** Opening DOCUMENT TEXT block **

Dr. Robin Dunbar’s theory is based on the neocortex, the advanced part of the brain responsible for our language and social skills. This part of the brain is powerful but has a fixed limit on how much information it can process. Dunbar’s number, which is about 150, represents the limit of friendships one can have. This number does not just represent the number of faces you can recognize, but the number of friendships you can truly maintain at a higher level. A friendship is a reciprocal relationship, an effort made by both people. Maintaining a reciprocal friendship requires significant mental effort. Constantly tracking an individual’s history, current emotional state, and details of shared experiences. This difficult mental checklist is what places the hard limits on social lives.
The social limit of 150 does not just represent one specific group; it actually reflects the amount of emotional effort put in. Studies say that the most essential circle holds your five closest friends. The next layer is a 15-person “sympathy group” which details the friends you hold most close after your first five. Then the group grows to a 50-person “good friends” group. Lastly, ending with the other roughly 90-person group of acquaintances.
A key finding is that while social media enables a vast network of weak relationships, these platforms do not increase the number of emotional relationships one has. The frequency of genuine communication will still fall into the established tiers. Ultimately, our minds are hardwired for a smaller, intimate community. Attempting to exceed the 150 limit often means that the rest of the relationships have become superficial. Therefore, the most critical takeaway is to focus your energy on a select group of high-quality people rather than seeking quantity.

** Closing DOCUMENT TEXT block **

** TASK 1 **
Collect every line of the entries that contains the word "value", treating uppercase and lowercase as different.
The passage on Dunbar's number and the entries that come after it are unrelated material.

** Opening DATA TO PROCESS block **

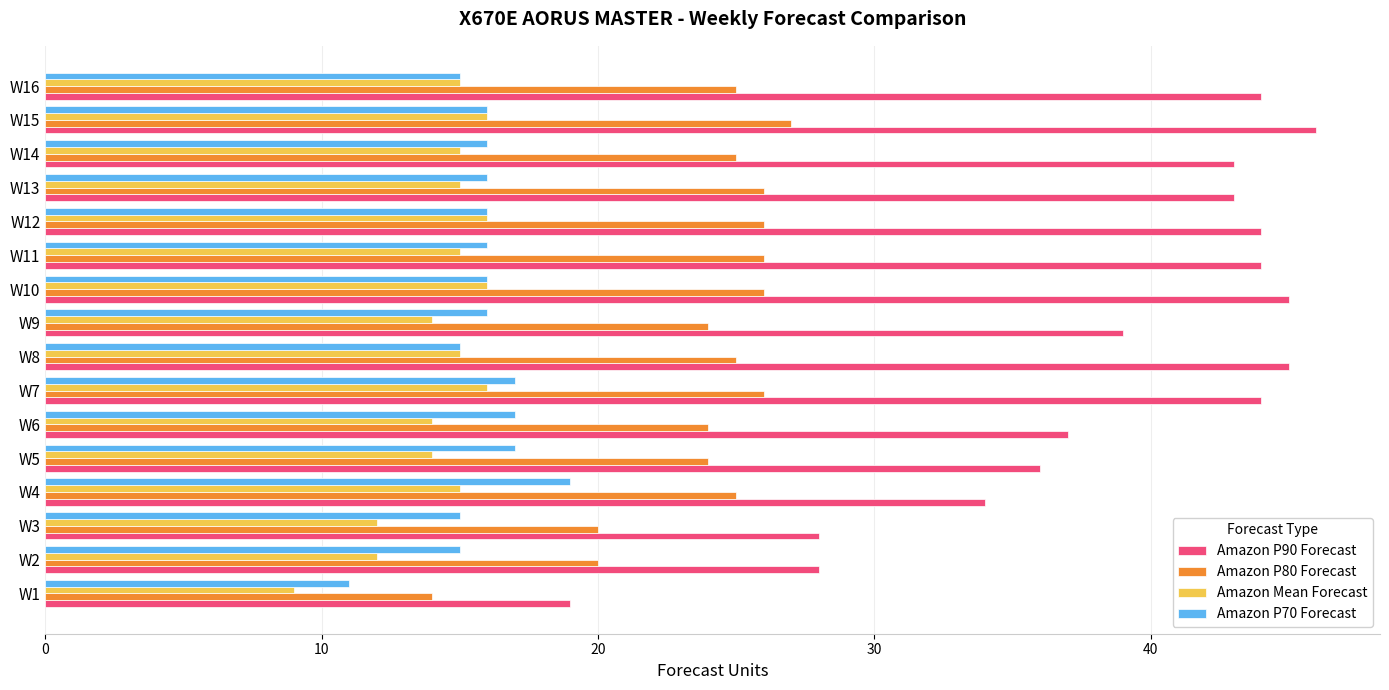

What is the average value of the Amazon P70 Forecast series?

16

** Closing DATA TO PROCESS block **
** Opening DATA TO PROCESS block **

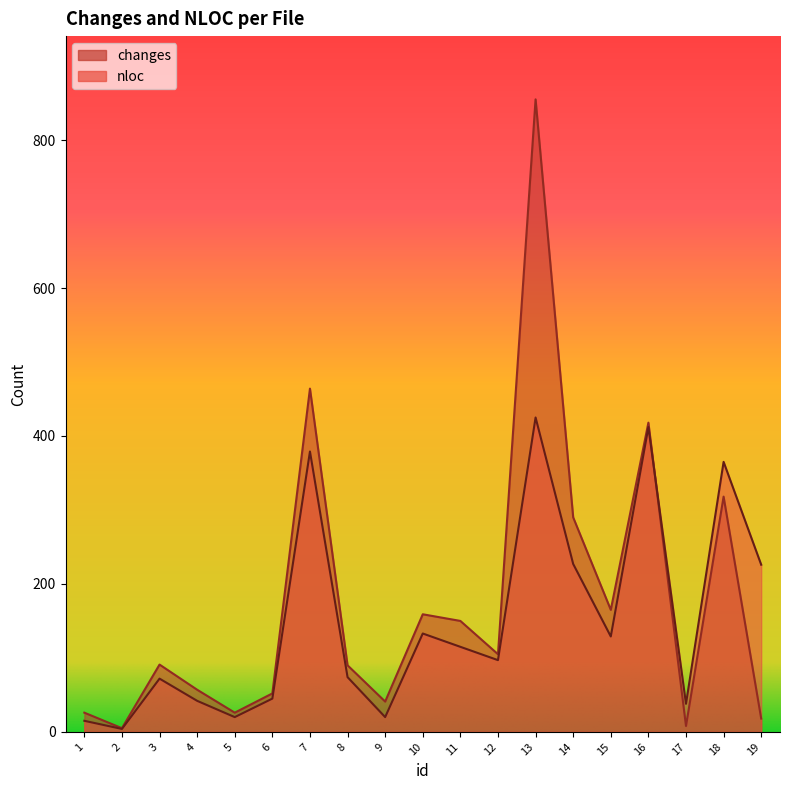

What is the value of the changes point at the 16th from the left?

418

** Closing DATA TO PROCESS block **
** Opening DATA TO PROCESS block **

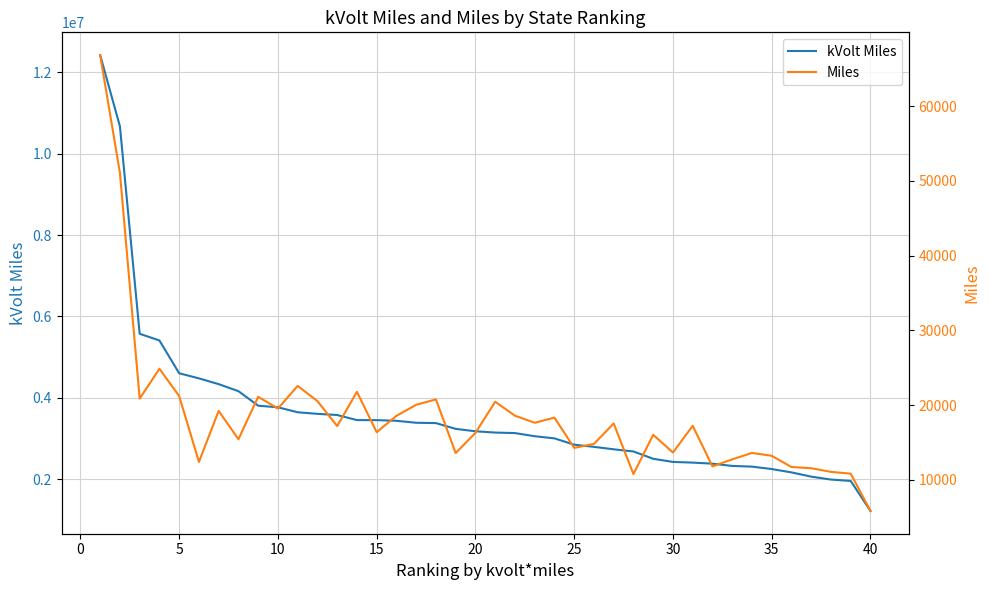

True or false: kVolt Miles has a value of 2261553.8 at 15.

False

** Closing DATA TO PROCESS block **

** TASK 2 **
Write out the passage on Dunbar's number again, starting with "Dr. Robin Dunbar’s" and going on through "on social lives.", and put "cerebral cortex" everywhere "neocortex" appears.

** RESULT 1 **
What is the average value of the Amazon P70 Forecast series?
What is the value of the changes point at the 16th from the left?
True or false: kVolt Miles has a value of 2261553.8 at 15.

** RESULT 2 **
Dr. Robin Dunbar’s theory is based on the cerebral cortex, the advanced part of the brain responsible for our language and social skills. This part of the brain is powerful but has a fixed limit on how much information it can process. Dunbar’s number, which is about 150, represents the limit of friendships one can have. This number does not just represent the number of faces you can recognize, but the number of friendships you can truly maintain at a higher level. A friendship is a reciprocal relationship, an effort made by both people. Maintaining a reciprocal friendship requires significant mental effort. Constantly tracking an individual’s history, current emotional state, and details of shared experiences. This difficult mental checklist is what places the hard limits on social lives.